“Just so it’s clear,” I said, “I had no clue Nik was making you my wife. I found out the same time you did.”
She raised the wine to her lips and held my stare over the rim of the glass. “I get it. He changed our lives and didn’t tell either of us. That tracks.”
I nodded once. “Honestly? I was pissed. Still am. That wasn’t his call. And it sure as hell wasn’t mine. If I had known about it, I would’ve shut it down in a second.”
We stopped at the stern, and I turned to her, gently squeezing her fingers. “You deserve to choose every part of your life, Daria—not have it assigned to you like some character in a script. I get that we should have gotten your input when we made those decisions. But we needed to get things done before we grabbed you from Malinov’s. Nik and I only had good intentions—gettingyou out and providing a set of papers to get you somewhere safe.”
With a thoughtful expression on her face, she turned away, letting go of my hand and resting her arms on the railing. She stared out over the water. The wind caught the ends of her hair, sending the short strands skimming across her cheekbones.
I stepped closer. “I can’t imagine what it’s like to be erased, to wake up and be told you don’t exist anymore, that the life you bled for is gone.”
Her grip tightened around the wineglass.
“And I know it’s not just about moving to a new country,” I added. “Any country would be a big change. But this? Getting dropped into the US, where everything moves fast, strangers talk like they’ve known you forever, and people smile at you for no reason…that’s a lot.”
She didn’t speak, but her shoulder dropped slightly.
“You want to go back,” I said.
She gave the slightest nod.
“Because you think they still need you there, that helping from a distance means you’re giving up.”
Another nod.
Daria balanced her wineglass between two fingers at the stem, rocking it back and forth as she continued to stare out at the gray water.
“I’m not mad at you,” she said, throwing me a sidelong glance and a half-laugh. “Not really. Nikolai blindsided me. And I took it out on you.”
“You had every right,” I said.
“No, I didn’t.” She finally turned her head toward me. “You were trying to help. Both of you were. I see that. I just…I wasn’t ready for it. No one ever helps me.”
I took a long, slow pull from my bottle, nearly finishing it, and turned to face her more directly. “Then let’s figure out a way foryou to keep helping with the war while you stay in the States, at least temporarily. I’m not saying you need to vanish into American suburbia and take up scrapbooking. I just want you to survive long enough that you can keep making a difference.”

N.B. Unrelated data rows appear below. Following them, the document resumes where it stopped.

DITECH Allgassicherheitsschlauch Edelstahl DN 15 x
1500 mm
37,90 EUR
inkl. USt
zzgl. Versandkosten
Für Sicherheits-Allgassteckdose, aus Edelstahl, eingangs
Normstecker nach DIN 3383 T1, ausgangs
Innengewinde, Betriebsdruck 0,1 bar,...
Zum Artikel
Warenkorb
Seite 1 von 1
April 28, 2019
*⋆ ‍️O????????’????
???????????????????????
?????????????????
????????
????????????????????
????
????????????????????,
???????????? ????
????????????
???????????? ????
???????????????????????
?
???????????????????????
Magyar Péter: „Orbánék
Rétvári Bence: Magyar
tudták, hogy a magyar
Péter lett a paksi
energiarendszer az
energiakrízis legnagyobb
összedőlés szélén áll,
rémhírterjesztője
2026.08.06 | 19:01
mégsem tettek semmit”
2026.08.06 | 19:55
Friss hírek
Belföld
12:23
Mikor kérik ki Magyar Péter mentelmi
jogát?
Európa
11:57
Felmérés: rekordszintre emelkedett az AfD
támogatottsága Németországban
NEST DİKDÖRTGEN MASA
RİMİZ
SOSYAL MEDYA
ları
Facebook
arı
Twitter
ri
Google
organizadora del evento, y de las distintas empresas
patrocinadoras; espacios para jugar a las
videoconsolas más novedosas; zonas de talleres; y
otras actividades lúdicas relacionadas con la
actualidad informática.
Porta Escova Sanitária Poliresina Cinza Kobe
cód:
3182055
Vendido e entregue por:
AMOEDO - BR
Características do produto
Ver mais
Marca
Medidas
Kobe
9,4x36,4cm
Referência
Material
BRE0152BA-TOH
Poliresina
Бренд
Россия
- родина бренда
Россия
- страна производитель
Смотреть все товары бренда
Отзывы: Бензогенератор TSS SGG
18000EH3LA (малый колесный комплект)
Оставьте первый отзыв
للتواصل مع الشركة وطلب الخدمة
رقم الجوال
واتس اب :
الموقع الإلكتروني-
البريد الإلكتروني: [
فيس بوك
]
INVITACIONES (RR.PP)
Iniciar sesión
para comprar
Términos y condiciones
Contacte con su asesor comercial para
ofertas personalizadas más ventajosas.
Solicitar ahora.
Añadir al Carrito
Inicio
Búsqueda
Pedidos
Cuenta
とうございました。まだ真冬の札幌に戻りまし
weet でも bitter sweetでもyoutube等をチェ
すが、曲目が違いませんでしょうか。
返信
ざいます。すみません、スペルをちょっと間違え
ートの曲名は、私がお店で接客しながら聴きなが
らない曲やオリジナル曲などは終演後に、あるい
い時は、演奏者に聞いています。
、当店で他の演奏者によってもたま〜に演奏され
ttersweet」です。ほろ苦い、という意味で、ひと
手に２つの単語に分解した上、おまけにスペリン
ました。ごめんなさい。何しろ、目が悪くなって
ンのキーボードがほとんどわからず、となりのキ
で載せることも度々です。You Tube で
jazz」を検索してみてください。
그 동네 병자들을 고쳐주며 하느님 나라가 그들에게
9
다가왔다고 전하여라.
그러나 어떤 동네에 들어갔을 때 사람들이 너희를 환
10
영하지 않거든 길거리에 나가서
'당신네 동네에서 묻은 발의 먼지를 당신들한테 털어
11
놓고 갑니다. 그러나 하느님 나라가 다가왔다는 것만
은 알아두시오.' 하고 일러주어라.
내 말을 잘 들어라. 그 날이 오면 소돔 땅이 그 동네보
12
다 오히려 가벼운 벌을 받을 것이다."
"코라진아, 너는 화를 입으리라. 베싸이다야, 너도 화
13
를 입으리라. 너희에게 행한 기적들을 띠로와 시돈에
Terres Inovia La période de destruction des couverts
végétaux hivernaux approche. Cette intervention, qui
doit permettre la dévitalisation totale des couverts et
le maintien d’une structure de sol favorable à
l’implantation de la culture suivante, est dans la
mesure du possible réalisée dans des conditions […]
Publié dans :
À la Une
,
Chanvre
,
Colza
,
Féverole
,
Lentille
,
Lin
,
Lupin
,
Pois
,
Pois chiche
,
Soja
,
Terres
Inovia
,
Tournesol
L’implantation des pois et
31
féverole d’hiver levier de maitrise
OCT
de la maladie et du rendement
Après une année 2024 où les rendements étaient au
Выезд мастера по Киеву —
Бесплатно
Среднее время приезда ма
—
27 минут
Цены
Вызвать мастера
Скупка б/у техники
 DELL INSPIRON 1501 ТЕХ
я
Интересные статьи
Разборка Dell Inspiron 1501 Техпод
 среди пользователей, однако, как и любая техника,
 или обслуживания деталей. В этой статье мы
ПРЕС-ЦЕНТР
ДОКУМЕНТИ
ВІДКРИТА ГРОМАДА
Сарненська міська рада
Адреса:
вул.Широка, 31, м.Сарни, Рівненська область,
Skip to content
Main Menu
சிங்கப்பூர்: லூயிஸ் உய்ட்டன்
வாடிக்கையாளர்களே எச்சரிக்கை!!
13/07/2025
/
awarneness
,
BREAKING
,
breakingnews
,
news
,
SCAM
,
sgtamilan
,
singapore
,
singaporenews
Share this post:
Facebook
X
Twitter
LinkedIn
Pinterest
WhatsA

Her expression softened just enough for me to see she might be open to the idea.
“You know, now that I’ve had a few minutes to think about it, I can see that you’re right,” she continued after taking a sip of wine. “It’s temporary. A placeholder until I figure out what comes next.”
“Exactly,” I said, nudging her shoulder with mine. “Nobody’s asking you to wave a flag and pledge allegiance. It’s just…for now.”
A gust of wind cut across the deck, tossing her hair across her eyes. She brushed it away and shook her head.
I gestured toward the sundeck. “Come on. I saw a place up there that looks way less windy.”
We crossed to the stairs, climbed up one level, and stepped onto the upper deck. The layout was spacious and protected by a windbreak of angled glass. A large, curved sectional wrapped around a sunken hot tub. Even with the looming storm clouds overhead, the pale wood and high-end upholstery made it feel like a beach resort in the sky.
We settled onto the cushions, close enough to feel the heat from the nearby jacuzzi. The steward reappeared with fresh drinks—another Sancerre for Daria, a darker beer for me this time—and then disappeared without a word.
I took a long sip, watching the storm edge closer.
“I still can’t wrap my head around all this,” I said after a few minutes had passed. “Not just the yacht or the mafia shit or the whole married-on-paper twist…but this world. Yours. Nik’s. I never imagined any of this was real. And now I’m in it.”
Daria’s fingers tapped her wineglass. “It’s not a world. It’s a war zone dressed up in Versace and blood diamonds. And we’re all either assets or liabilities.”
“Before Samantha got tangled up with Viktor Volkov because of her father, the only time I ever got close to this kind of danger was a tailgate brawl outside a Seahawks game,” I said, grinning. “And even then, it was some drunk dude in a tank top yelling about how the last play blew up his parlay.”
That made her smile—and it was an actual smile this time.